Жуков — не самая редкая русская фамилия, но первой была мысль о ТОМ САМОМ Жукове, с которым они знакомы ещё с 1924 года, с учёбы в Высшей кавалерийской школе.
— Маршал Советского Союза Георгий Константинович Жуков, — вытянувшись в струнку, отрапортовал помощник.
Удивляться действительно было чему. После снятия с должности Хрущёва, удавшегося именно потому, что Георгий Константинович, яростно поддерживавший этого политического проходимца, не успел исполнить его просьбу и подвезти в Москву лично преданных Никите партийных работников, отношения между двумя маршалами испортились. При посадке самолёт, в котором летел министр обороны, потерпел аварию, и Жуков оказался в госпитале с переломом позвоночника. А его заместитель Константин Константинович Рокоссовский этого указания Первого секретаря ЦК партии не исполнил. Причём не только из-за того, что был настроен против Хрущёва. Даже если бы хотел, то не успел бы этого сделать: слишком много забот навалилось после известия о том, что непосредственный начальник не в состоянии исполнять свои обязанности.

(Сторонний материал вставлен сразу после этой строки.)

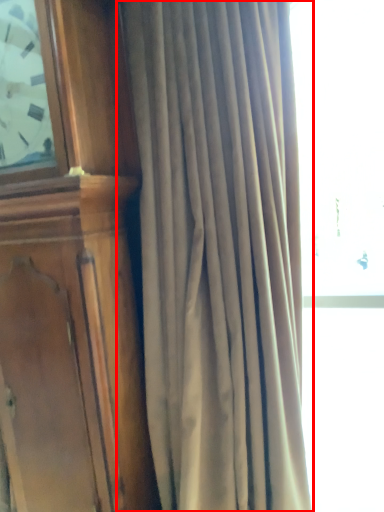
Question: From the image's perspective, considering the relative positions of curtain (annotated by the red box) and furniture in the image provided, where is curtain (annotated by the red box) located with respect to the staircase?

Choices:
 (A) above
 (B) below

Answer: (B)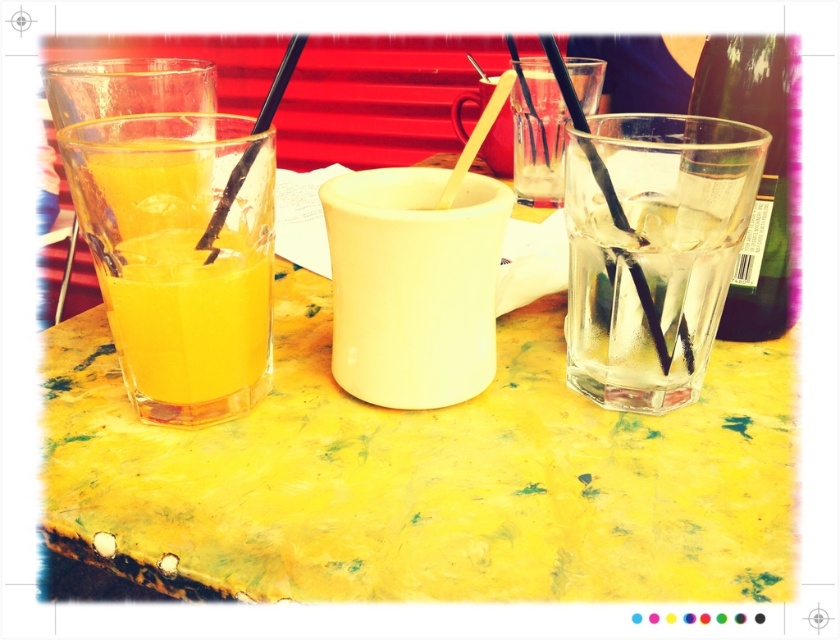
Question: Can you confirm if transparent plastic straw at right is wider than transparent plastic straw at left?

Choices:
 (A) no
 (B) yes

Answer: (B)

Question: Which point is farther from the camera taking this photo?

Choices:
 (A) (130, 292)
 (B) (302, 42)
 (C) (255, 316)
 (D) (621, 212)

Answer: (C)

Question: Considering the real-world distances, which object is farthest from the translucent glass juice at left?

Choices:
 (A) transparent plastic straw at right
 (B) translucent glass orange juice at left
 (C) transparent plastic straw at left

Answer: (A)

Question: Among these objects, which one is farthest from the camera?

Choices:
 (A) green glass bottle at right
 (B) white matte cup at center

Answer: (A)

Question: Is translucent glass orange juice at left smaller than white matte cup at center?

Choices:
 (A) yes
 (B) no

Answer: (B)

Question: Does translucent glass juice at left have a greater width compared to transparent plastic straw at left?

Choices:
 (A) yes
 (B) no

Answer: (A)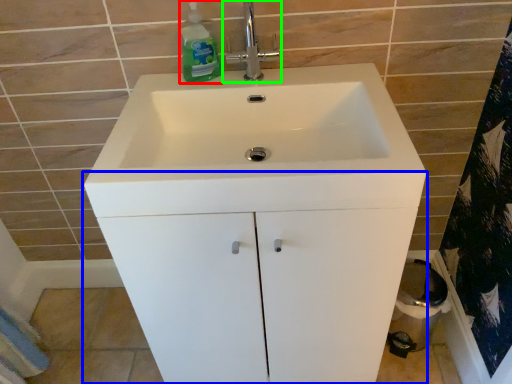
Question: Which object is positioned closest to cleaning product (highlighted by a red box)? Select from bathroom cabinet (highlighted by a blue box) and tap (highlighted by a green box).

Choices:
 (A) bathroom cabinet
 (B) tap

Answer: (B)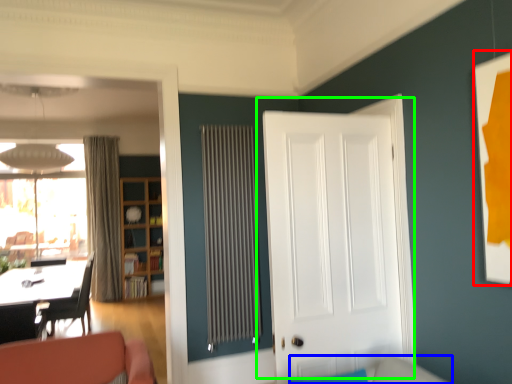
Question: Estimate the real-world distances between objects in this image. Which object is farther from picture frame (highlighted by a red box), couch (highlighted by a blue box) or door (highlighted by a green box)?

Choices:
 (A) couch
 (B) door

Answer: (A)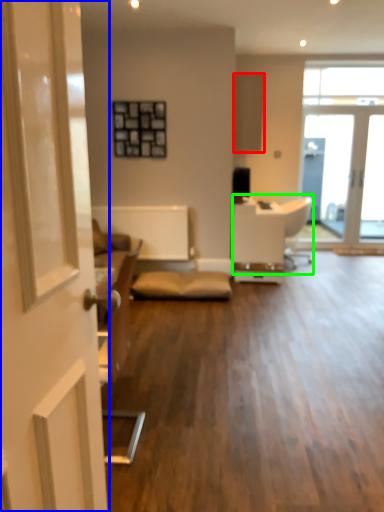
Question: Which object is positioned closest to cabinetry (highlighted by a red box)? Select from door (highlighted by a blue box) and armchair (highlighted by a green box).

Choices:
 (A) door
 (B) armchair

Answer: (B)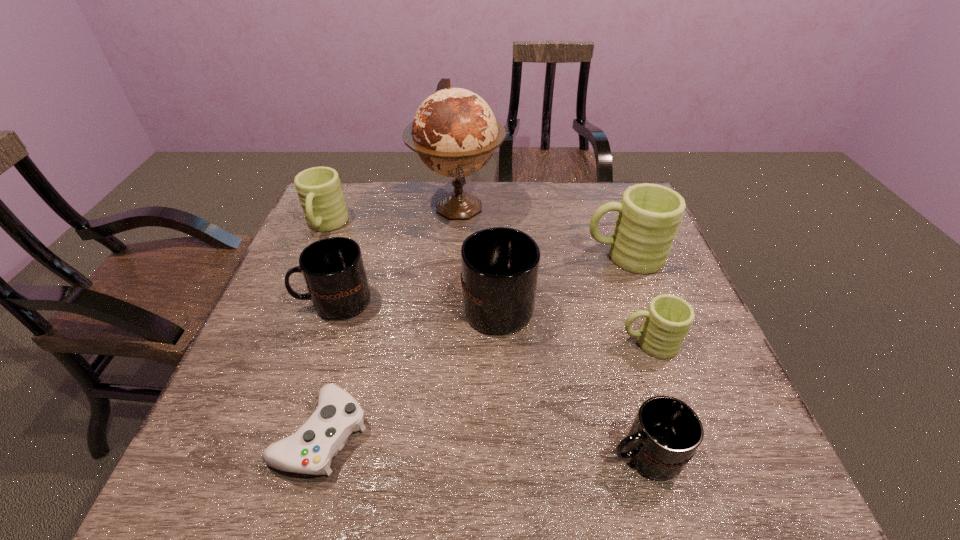
You are a GUI agent. You are given a task and a screenshot of the screen. Output one action in this format:
    pyautogui.click(x=<x>, y=<y>)
    Task: Click on the globe
    
    Given the screenshot: What is the action you would take?
    pyautogui.click(x=454, y=132)

Locate an element on the screen. Image resolution: width=960 pixels, height=540 pixels. the biggest green mug is located at coordinates (649, 215).

Locate an element on the screen. The image size is (960, 540). the biggest black mug is located at coordinates (500, 265).

This screenshot has height=540, width=960. In order to click on the second black mug from left to right in this screenshot , I will do `click(500, 265)`.

The width and height of the screenshot is (960, 540). Identify the location of the second smallest green mug. (320, 194).

You are a GUI agent. You are given a task and a screenshot of the screen. Output one action in this format:
    pyautogui.click(x=<x>, y=<y>)
    Task: Click on the leftmost black mug
    
    Given the screenshot: What is the action you would take?
    pyautogui.click(x=333, y=269)

Where is `the smallest green mug`? Image resolution: width=960 pixels, height=540 pixels. the smallest green mug is located at coordinates (668, 318).

The image size is (960, 540). In order to click on the nearest black mug in this screenshot , I will do `click(666, 432)`.

Find the location of a particular element. The image size is (960, 540). the smallest black mug is located at coordinates (666, 432).

Image resolution: width=960 pixels, height=540 pixels. Find the location of `control`. control is located at coordinates (310, 450).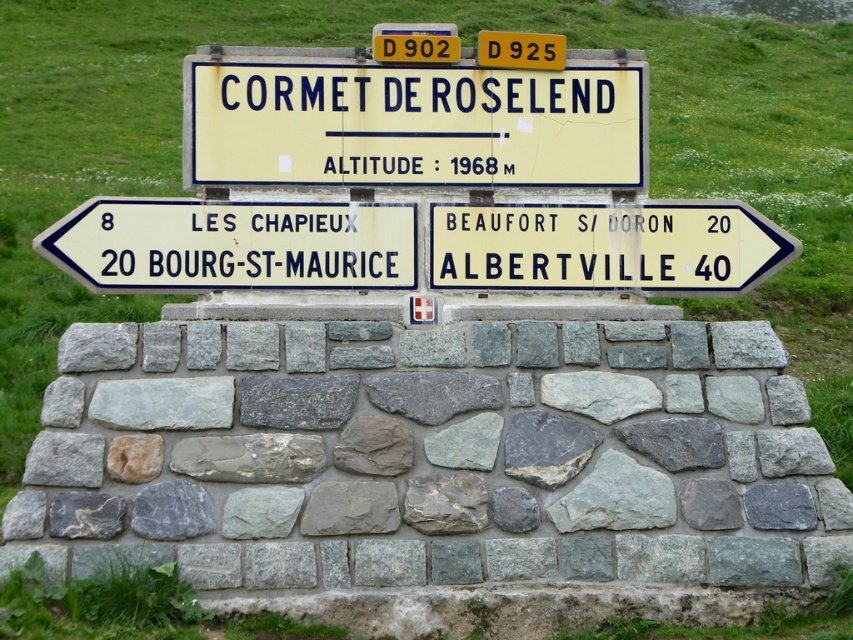
Question: Is gray stone wall at center to the right of white plastic sign at right from the viewer's perspective?

Choices:
 (A) yes
 (B) no

Answer: (B)

Question: Which point appears closest to the camera in this image?

Choices:
 (A) (138, 468)
 (B) (573, 99)
 (C) (97, 234)

Answer: (A)

Question: Which object appears closest to the camera in this image?

Choices:
 (A) white plastic sign at right
 (B) white plastic sign at left

Answer: (B)

Question: Is gray stone wall at center wider than white plastic sign at left?

Choices:
 (A) no
 (B) yes

Answer: (A)

Question: Which point is farther to the camera?

Choices:
 (A) white plastic sign at right
 (B) gray stone wall at center
 (C) yellow plastic sign at center
 (D) white plastic sign at left

Answer: (A)

Question: Does yellow plastic sign at center have a lesser width compared to white plastic sign at left?

Choices:
 (A) no
 (B) yes

Answer: (A)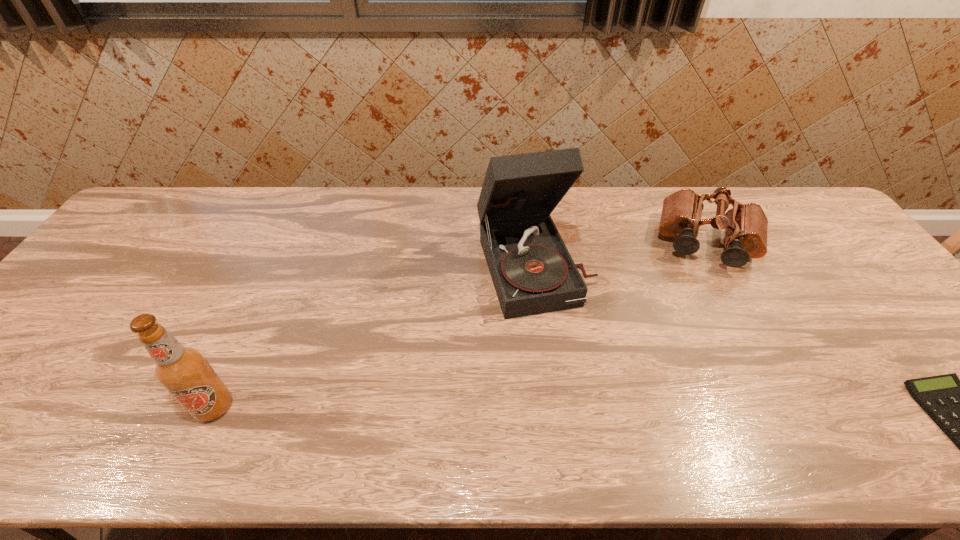
Locate an element on the screen. vacant space on the desktop that is between the beer bottle and the rightmost object and is positioned on the front-facing side of the second object from left to right is located at coordinates (593, 410).

Image resolution: width=960 pixels, height=540 pixels. Identify the location of vacant space on the desktop that is between the second tallest object and the shortest object and is positioned through the eyepieces of the binoculars. (689, 411).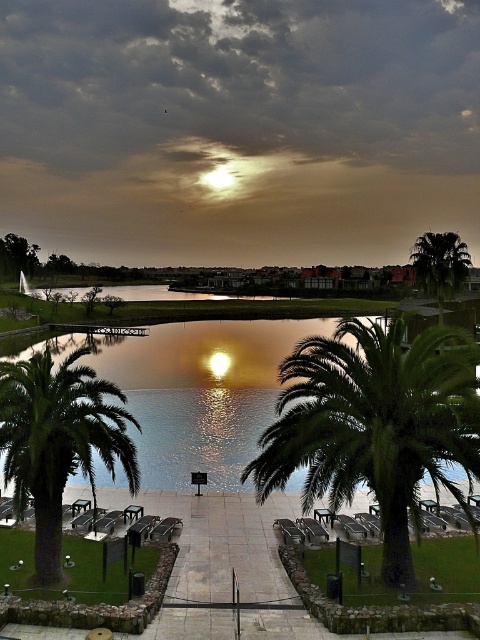
Is green leafy palm tree at center to the left of smooth concrete path at center from the viewer's perspective?

In fact, green leafy palm tree at center is to the right of smooth concrete path at center.

Image resolution: width=480 pixels, height=640 pixels. Describe the element at coordinates (374, 424) in the screenshot. I see `green leafy palm tree at center` at that location.

This screenshot has height=640, width=480. Identify the location of green leafy palm tree at center. (374, 424).

Between point (33, 420) and point (145, 637), which one is positioned behind?

The point (33, 420) is more distant.

From the picture: Which is more to the right, green leafy palm tree at lower left or smooth concrete path at center?

smooth concrete path at center is more to the right.

The image size is (480, 640). What do you see at coordinates (58, 442) in the screenshot?
I see `green leafy palm tree at lower left` at bounding box center [58, 442].

Identify the location of green leafy palm tree at lower left. This screenshot has height=640, width=480. (58, 442).

Does point (375, 412) come in front of point (414, 266)?

Yes.

Who is more distant from viewer, (291, 397) or (443, 240)?

The point (443, 240) is more distant.

Is point (374, 380) closer to viewer compared to point (425, 285)?

Yes.

Locate an element on the screen. The height and width of the screenshot is (640, 480). green leafy palm tree at center is located at coordinates (374, 424).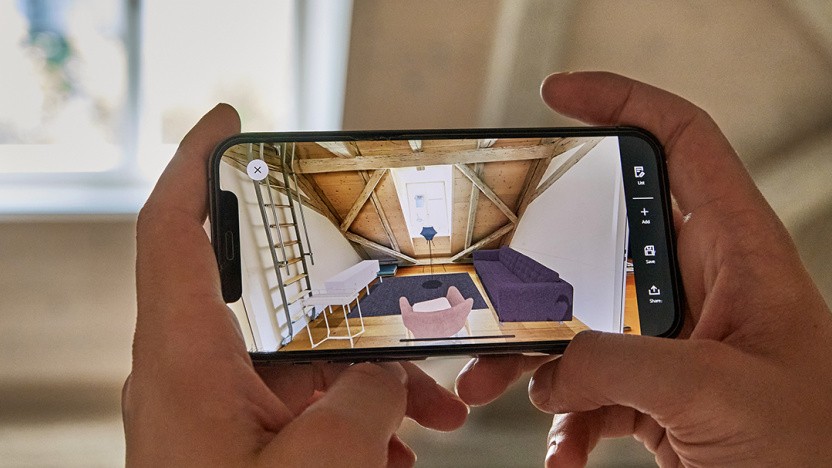
This screenshot has width=832, height=468. What are the coordinates of `window` in the screenshot? It's located at (83, 71).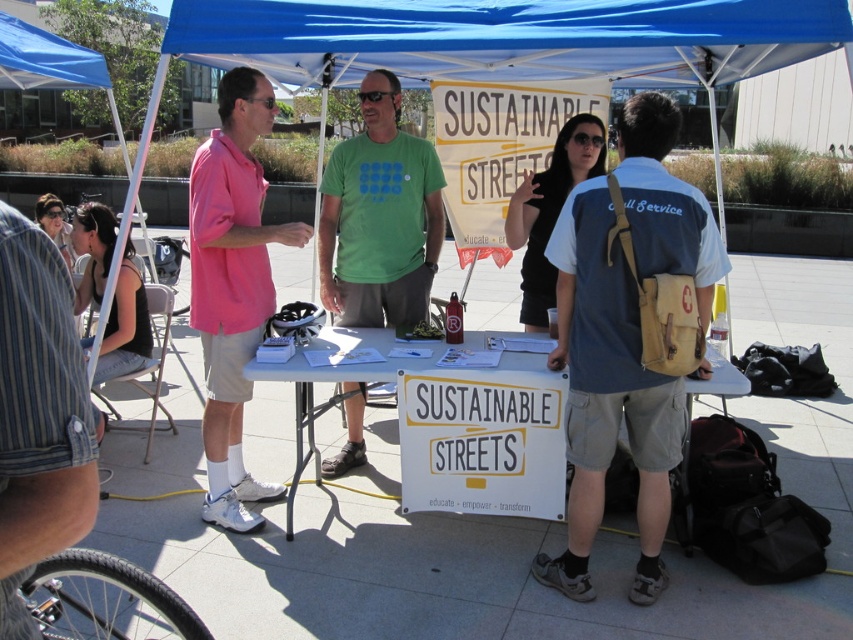
Is point (566, 321) closer to viewer compared to point (434, 225)?

That is True.

Does tan canvas backpack at center lie in front of green fabric shirt at center?

Yes, tan canvas backpack at center is closer to the viewer.

Is point (596, 380) positioned behind point (373, 99)?

That is False.

Locate an element on the screen. tan canvas backpack at center is located at coordinates (624, 339).

Looking at this image, who is positioned more to the left, pink cotton shirt at left or black fabric tank top at left?

black fabric tank top at left is more to the left.

Is point (248, 476) positioned before point (140, 310)?

Yes, it is in front of point (140, 310).

Locate an element on the screen. Image resolution: width=853 pixels, height=640 pixels. pink cotton shirt at left is located at coordinates (231, 285).

Identify the location of pink cotton shirt at left. (231, 285).

Does point (299, 353) come closer to viewer compared to point (123, 259)?

Yes.

Is white paperboard sign at center above black fabric tank top at left?

No.

Where is `white paperboard sign at center`? The height and width of the screenshot is (640, 853). white paperboard sign at center is located at coordinates (444, 426).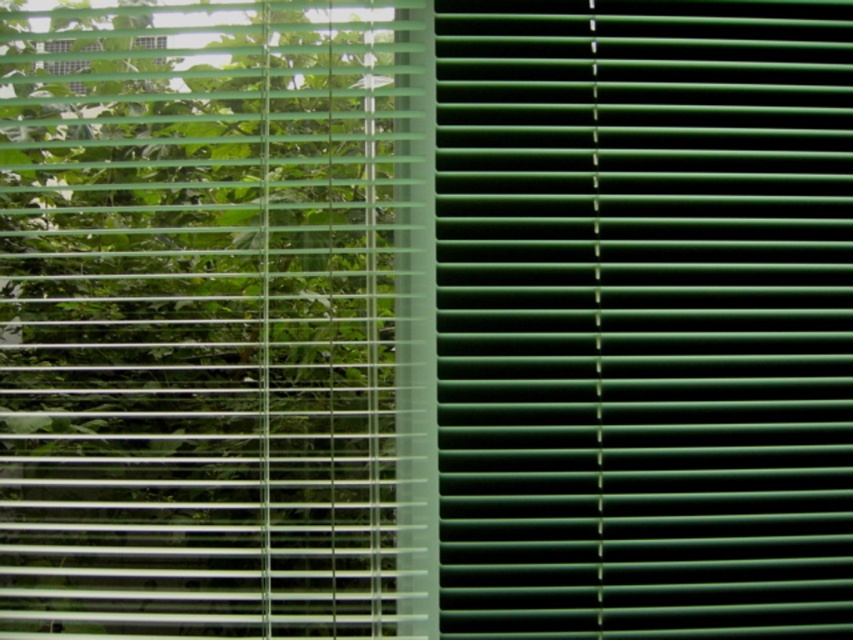
Does green plastic blinds at right have a larger size compared to green matte blinds at left?

No.

Does green plastic blinds at right appear over green matte blinds at left?

Correct, green plastic blinds at right is located above green matte blinds at left.

Is point (537, 16) farther from viewer compared to point (316, 236)?

No, (537, 16) is in front of (316, 236).

At what (x,y) coordinates should I click in order to perform the action: click on green plastic blinds at right. Please return your answer as a coordinate pair (x, y). The image size is (853, 640). Looking at the image, I should click on (642, 317).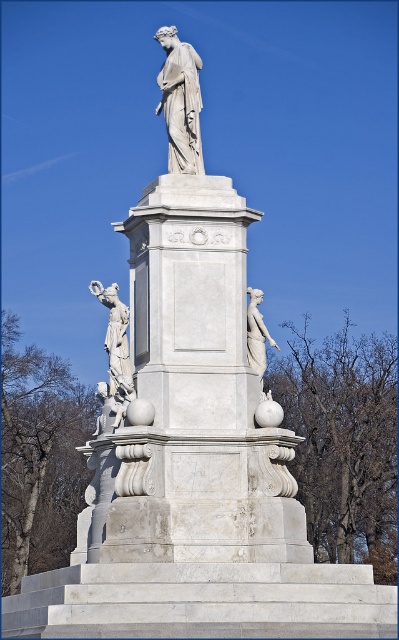
Where is `white marble statue at center`? This screenshot has height=640, width=399. white marble statue at center is located at coordinates (181, 100).

Is white marble statue at center below white marble statue at left?

No.

Measure the distance between point (169, 97) and camera.

Point (169, 97) and camera are 238.09 feet apart.

Find the location of `white marble statue at center`. white marble statue at center is located at coordinates (181, 100).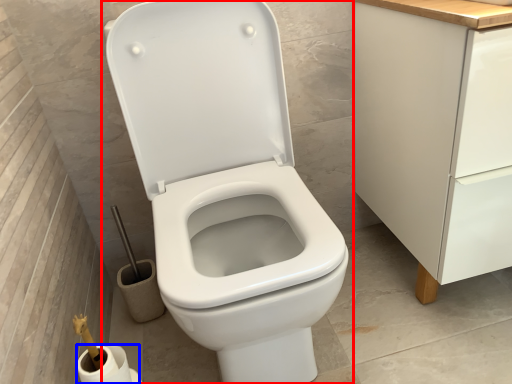
Question: Which of the following is the farthest to the observer, toilet (highlighted by a red box) or toilet paper (highlighted by a blue box)?

Choices:
 (A) toilet
 (B) toilet paper

Answer: (B)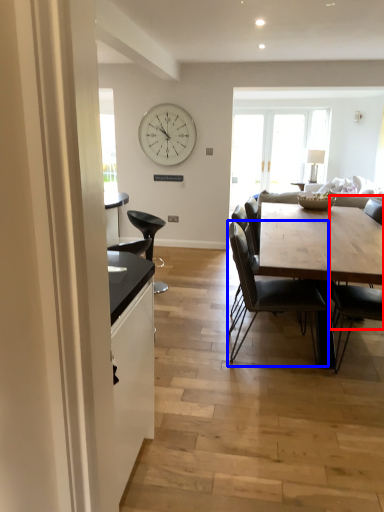
Question: Among these objects, which one is farthest to the camera, chair (highlighted by a red box) or chair (highlighted by a blue box)?

Choices:
 (A) chair
 (B) chair

Answer: (B)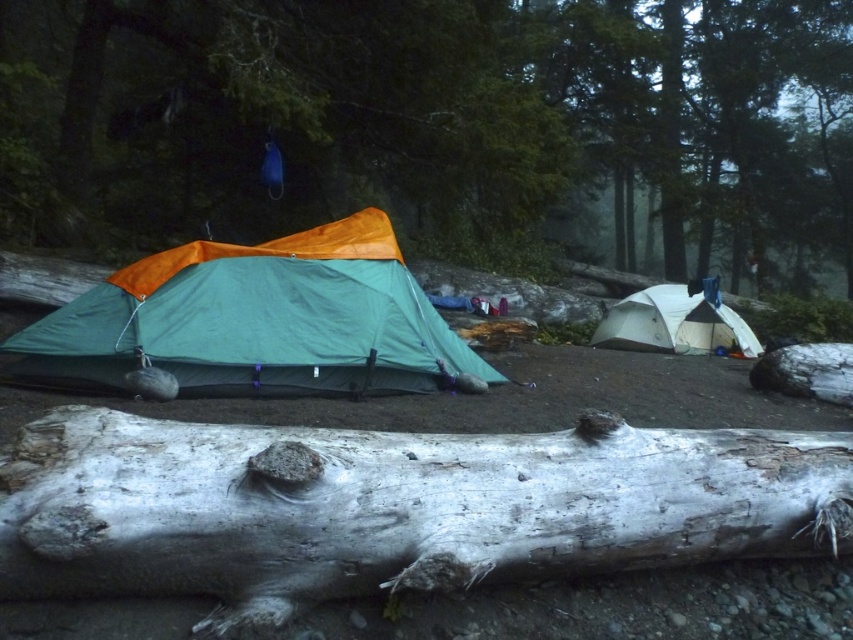
Question: Can you confirm if green fabric tent at center is bigger than white matte tent at center?

Choices:
 (A) no
 (B) yes

Answer: (B)

Question: Which point appears farthest from the camera in this image?

Choices:
 (A) (264, 38)
 (B) (802, 493)

Answer: (A)

Question: Can you confirm if white rough bark log at lower center is thinner than white matte tent at center?

Choices:
 (A) yes
 (B) no

Answer: (B)

Question: Which point is farther from the camera taking this photo?

Choices:
 (A) (727, 308)
 (B) (569, 451)

Answer: (A)

Question: Can you confirm if smooth gray log at center is positioned to the right of green fabric tent at center?

Choices:
 (A) yes
 (B) no

Answer: (A)

Question: Which object is positioned farthest from the green fabric tent at center?

Choices:
 (A) smooth gray log at center
 (B) white rough bark log at lower center

Answer: (A)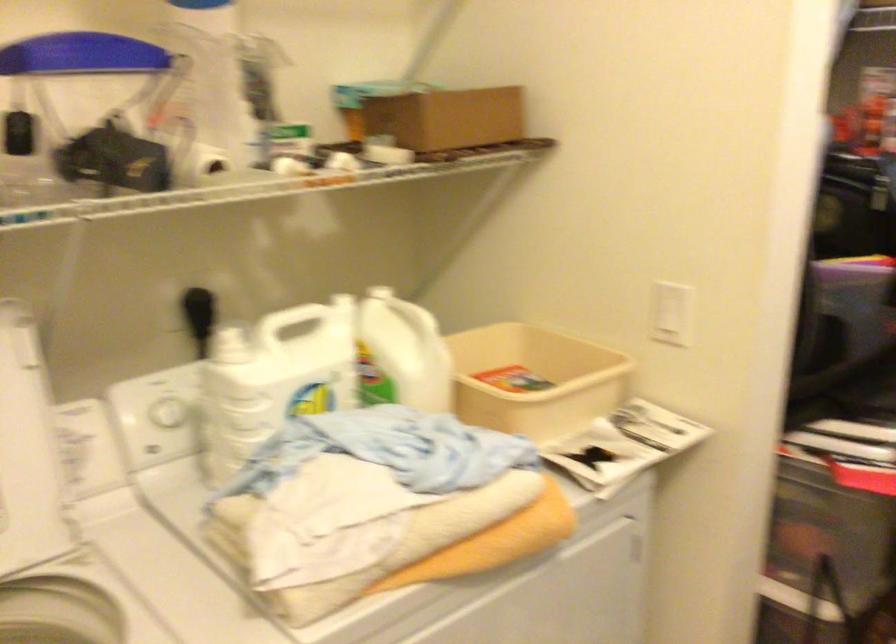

Расследование выявило, что имел место отказ техники: из-за скрытого дефекта подломилась стойка шасси, самолёт, зацепившийся крылом за взлётную полосу, принялось крутить на «взлётке». Несколько сопровождавших маршала в поездке получили серьёзные ушибы и переломы конечностей. А вот Георгию Константиновичу не повезло: перелом позвоночника и необходимость до конца жизни передвигаться в кресле-каталке.
Как только медики позволили, Константин Константинович приехал к Жукову в госпиталь, но тот, уже поставленный в известность о том, что Хрущёв отправлен на пенсию, а страной руководят «сталинские кадры», в хорошо всем знакомой манере наорал на визитёра, обвинив нового министра и вообще «заговорщиков» во всех смертных грехах. Конечно, Рокоссовский понимал, что его давний товарищ мог это наговорить в запале — сдержанностью он не мог похвастаться никогда — и решил, пока гнев «Маршала Победы» не потухнет, воздержаться от общения с ним.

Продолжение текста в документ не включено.